ExpYear <- gapminder %>%
group_by(continent, year) %>%
summarise(lifeExp=mean(lifeExp))
ggplot(ExpYear, aes(x=year, y=lifeExp, color=continent)) +
geom_point(size=1.5) +
geom_smooth(aes(fill=continent), method="lm") +
labs(x = "Year", y = "Life Expectancy", fill = "Continent", colour = "Continent") +
scale_colour_brewer(palette = "Set1") +
scale_fill_brewer(palette = "Set1") +
scale_x_continuous(breaks=seq(1952,2007,5)) +
scale_y_continuous(breaks = seq(40,80,5)) +
theme_bw() +
theme(axis.title = element_text(size = 14), legend.title = element_text(size = 14))
Plot 2 displays the relationships between average life expectancy (y-axis) grouped by continent (fill colour) over years beginning in 1952 and ending in 2007, in increments of 5 years (x-axis). As shown, each continent’s average life expectancy appears to be increasing over the years and the rate of change between continents appeared to increase at a relatively similar rate within this range of time. The continent with the lowest average life expectancy across the years was Africa, and the continent with the highest across the years was Oceania. The continents of the Americas and Asia appear to be trending towards an interaction.
label_year <- GDPLifeExp %>%
filter(year == max(year) | year == min(year))
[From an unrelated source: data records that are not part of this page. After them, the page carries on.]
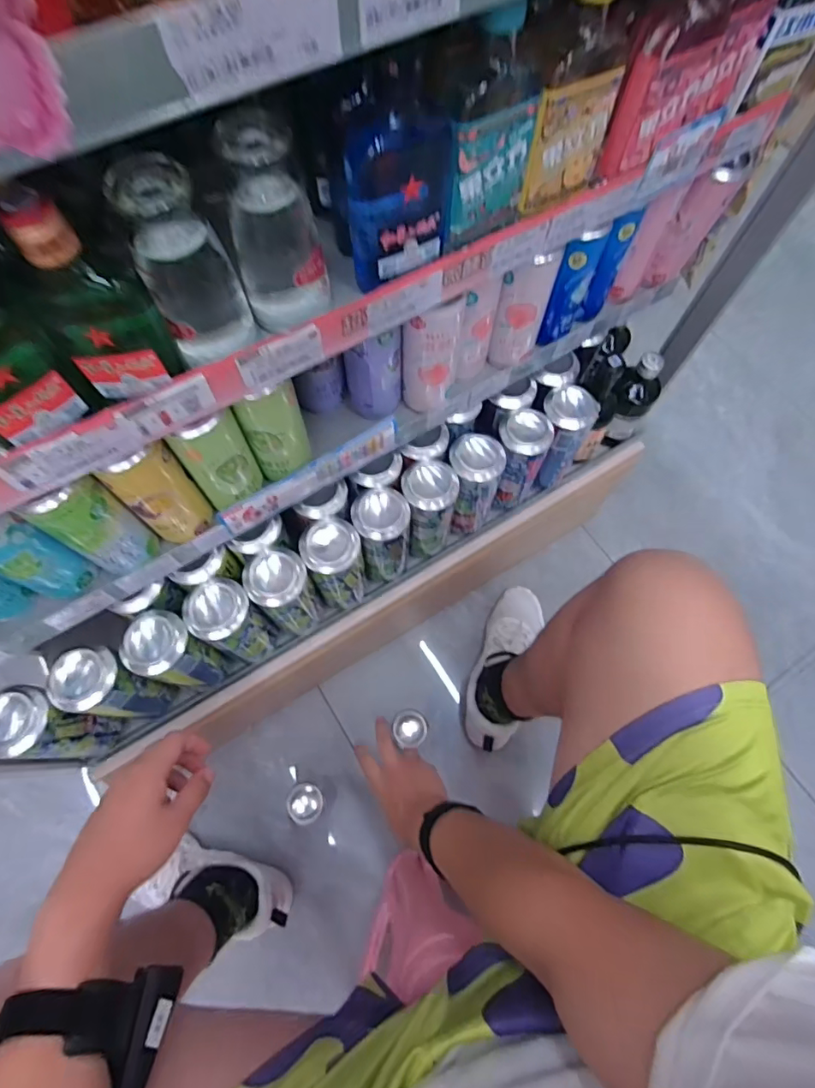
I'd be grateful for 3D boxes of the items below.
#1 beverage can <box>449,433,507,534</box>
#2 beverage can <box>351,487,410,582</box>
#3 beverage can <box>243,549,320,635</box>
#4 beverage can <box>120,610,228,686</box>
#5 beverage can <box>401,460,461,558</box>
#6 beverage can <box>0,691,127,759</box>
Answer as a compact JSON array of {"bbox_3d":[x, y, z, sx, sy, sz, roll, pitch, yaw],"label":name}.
[{"bbox_3d":[0.079,-0.070,0.654,0.061,0.162,0.056,0,69,-1],"label":"beverage can"},{"bbox_3d":[-0.031,-0.012,0.621,0.060,0.164,0.065,0,69,-1],"label":"beverage can"},{"bbox_3d":[-0.140,0.058,0.592,0.066,0.173,0.064,0,69,-1],"label":"beverage can"},{"bbox_3d":[-0.251,0.122,0.563,0.062,0.163,0.062,0,69,-1],"label":"beverage can"},{"bbox_3d":[0.025,-0.042,0.642,0.065,0.160,0.070,0,69,-1],"label":"beverage can"},{"bbox_3d":[-0.372,0.197,0.547,0.058,0.160,0.057,0,69,-1],"label":"beverage can"}]

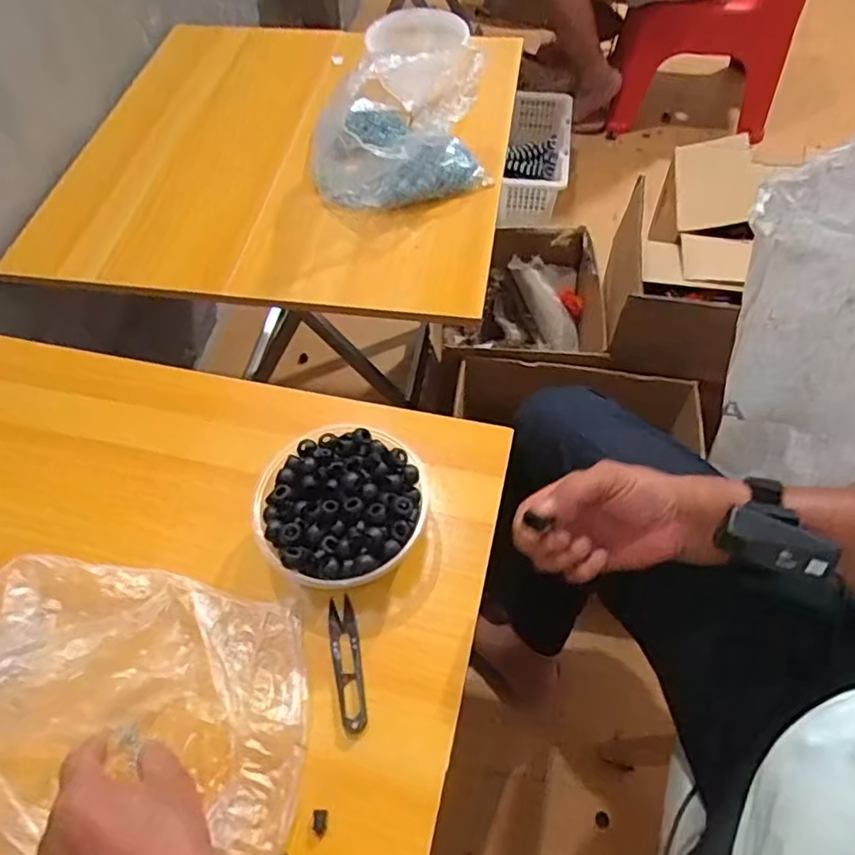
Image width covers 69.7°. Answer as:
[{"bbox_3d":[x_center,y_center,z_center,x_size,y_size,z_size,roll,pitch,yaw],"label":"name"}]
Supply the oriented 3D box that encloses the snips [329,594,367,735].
[{"bbox_3d":[-0.064,0.186,0.489,0.022,0.014,0.104,-12,58,-5],"label":"snips"}]

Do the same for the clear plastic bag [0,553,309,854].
[{"bbox_3d":[-0.238,0.198,0.445,0.289,0.078,0.202,4,58,5],"label":"clear plastic bag"}]

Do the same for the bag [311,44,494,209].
[{"bbox_3d":[-0.042,-0.382,0.759,0.215,0.148,0.166,-13,58,-6],"label":"bag"}]

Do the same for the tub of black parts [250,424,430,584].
[{"bbox_3d":[-0.073,0.070,0.526,0.141,0.062,0.144,-1,58,2],"label":"tub of black parts"}]

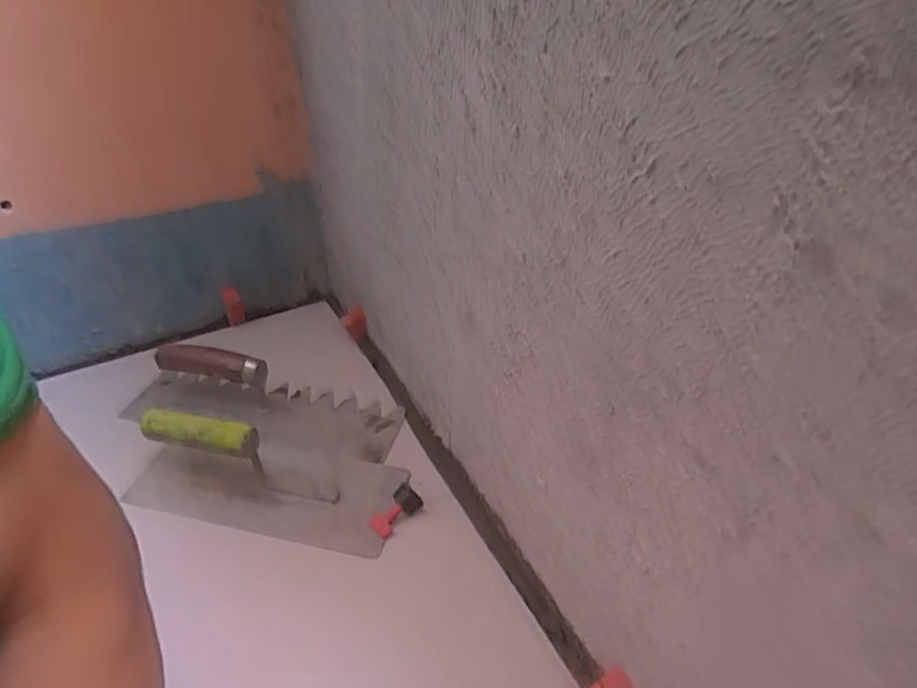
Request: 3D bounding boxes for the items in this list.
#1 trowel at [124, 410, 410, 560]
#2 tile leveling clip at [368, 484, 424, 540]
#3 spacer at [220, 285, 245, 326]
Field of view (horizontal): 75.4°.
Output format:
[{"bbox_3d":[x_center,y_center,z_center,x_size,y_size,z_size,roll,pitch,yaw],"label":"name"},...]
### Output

ggplot(GDPLifeExp, aes(x = lifeExp, y = gdpPercap, colour = continent)) +
geom_point(size = 2, alpha = 0.6) +
geom_text(data = label_year, aes(label = year),show.legend = FALSE, nudge_x = -2, fontface="bold") +
labs(x = "Life Expectancy", y = "GDP per Capita", fill = "Continent", colour = "Continent") +
scale_colour_brewer(palette = "Set1") +
scale_fill_brewer(palette = "Set1") +
scale_x_continuous(breaks = seq(40,80,5)) +
scale_y_continuous(breaks = seq(0,30000,2500)) +
theme_bw() +
theme(axis.title = element_text(size = 14), legend.title = element_text(size = 14))
Plot 3 displays the relationships between average GDP per Capita (y-axis) and average life expectancy (x-axis) grouped by continent (fill colour) and also displays the start (1952) and end point (2007) of years for each continent (labeled). As shown, each continent displays a positive relationship between average GDP per Capita and life expectancy from 1952 to 2007, suggesting that as average GDP per Capita increases, average life expectancy also increases. The relationship between average life expectancy and average GDP per Capita in Africa showed the lowest rate of change, with minimal increases in both average GDP per Capita and average life expectancy from 1952 to 2007. The Americas and Asia displayed similar relationships between average GDP per Capita and average life expectancy, whereby increases in average life expectancy and GDP per Capita appeared to occur at a relatively steady rate from 1952 to 2007 with no overly distinct patterns of change. Europe and Oceania exhibited similar relationships between average GDP per Capita and average life expectancy, with prominent increases in average life expectancy and average GDP per Capita occurring from 1952 to 2007.